Dans l'attente du lancement de la soirée le public à son arrivée prenait connaissance de l'exposition sur la protection des sols.

Après avoir remercié le public présent 3 membres de l'association Courants d'Arts introduisaient la séance.

Marie-Noëlle rappelait que l'association Courants d'Arts connue pour l'organisation du festival Jazz'Alp (4°édition du 6 au 14 mars 2020) ouvrait également son activité à des expositions, débats et projections de films, documentaires et que le festival ALIMENTERRE s'inscrivait tout à fait dans cette démarche.
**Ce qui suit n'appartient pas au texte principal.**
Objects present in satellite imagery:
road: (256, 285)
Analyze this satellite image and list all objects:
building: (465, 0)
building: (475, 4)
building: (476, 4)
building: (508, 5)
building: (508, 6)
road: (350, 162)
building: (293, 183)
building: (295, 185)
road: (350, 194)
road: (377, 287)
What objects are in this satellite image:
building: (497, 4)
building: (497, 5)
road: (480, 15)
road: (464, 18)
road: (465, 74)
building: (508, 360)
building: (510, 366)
Elle déclinait le programme : l'exposition sur la protection des sols, les 2 soirées projection avec «  Faut-il arrêter de manger des animaux » "Cacao les enfants pris au piège" et "Burkinabé Bounty Agroécologie au Burkina Faso et la conférence sur la biodiversité.
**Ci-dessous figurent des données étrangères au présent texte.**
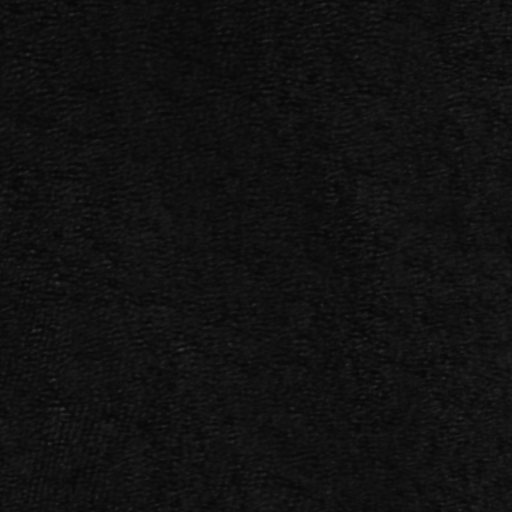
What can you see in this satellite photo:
park: (256, 255)
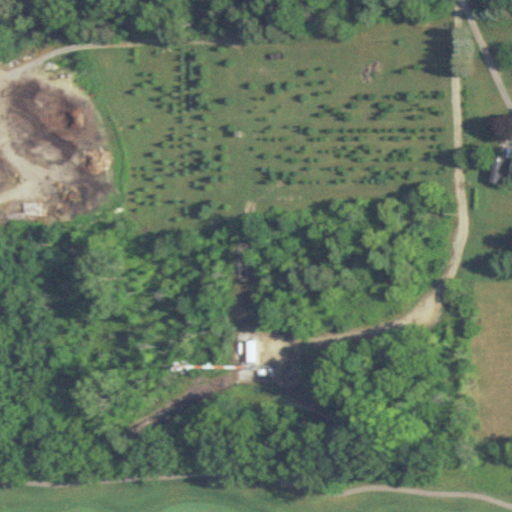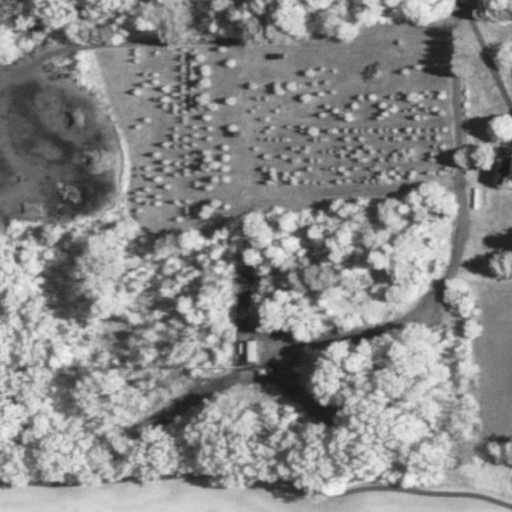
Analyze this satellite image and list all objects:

Monique présentait le festival impulsé par le CFSI ( Comité français pour la solidarité internationale) au sein du groupe ALIMENTERRE avec des milliers d’évènements proposés dans 600 communes de France et 12 pays par des milliers de bénévoles. M Christine présentait le film du soir en précisant que le titre est trompeur. Elle annonçait la présence des intervenants pour le débat. AF Un éleveur de porc BIO respectueux du bien-être des animaux, AC un maraicher BIO ( protagonistes du film Le champ des possibles programmé l'année dernière) et NA une représentante de la Confédération paysanne. La bande annonce du festival a permis au public de se faire une idée des 8 films proposés et de la richesse des thèmes.

Malgré le peu de personnes présentes, le public décide de se mettre en rond pour faciliter les échanges avec un réel désir de débattre.

L'association est remerciée pour le choix de ce film qui permet de percevoir la démesure de la production industrielle au regard des possibles alternatives.

Les intervenants répondent aux questions qui portent notamment sur leurs pratiques respectueuses des animaux, les différences de normes, la concurrence déloyale des grandes firmes. Le prix de la grande distribution qui ne prend pas en compte les couts induits en terme de santé publique, d’environnement. Le rôle de la culture et l'éveil des citoyens. La nécessité de cuisiner pour une meilleure alimentation et des couts accessibles. Favoriser les circuits courts.

Les échanges ont continué à la buvette avec des boissons BIO et des desserts BIO confectionnés par les membres de l'association.

40 personnes présentes dont 50% environ d'extérieures au village.

L’association Courants d’Arts tient beaucoup à ce festival très intéressant et qui montre avec des films très bien réalisés des réalités souvent inconnues des consommateurs. Ce festival pousse tout un chacun à avoir un esprit critique et à réaliser que notre acte d’achat de produits alimentaires est important et peut décider de l’avenir. Souhaitons-nous des aliments produits par les multinationales de l’agro-alimentaire, ou préférons-nous favoriser le commerce local, ou équitable, et bio (respectueux de notre terre, des animaux, des humains).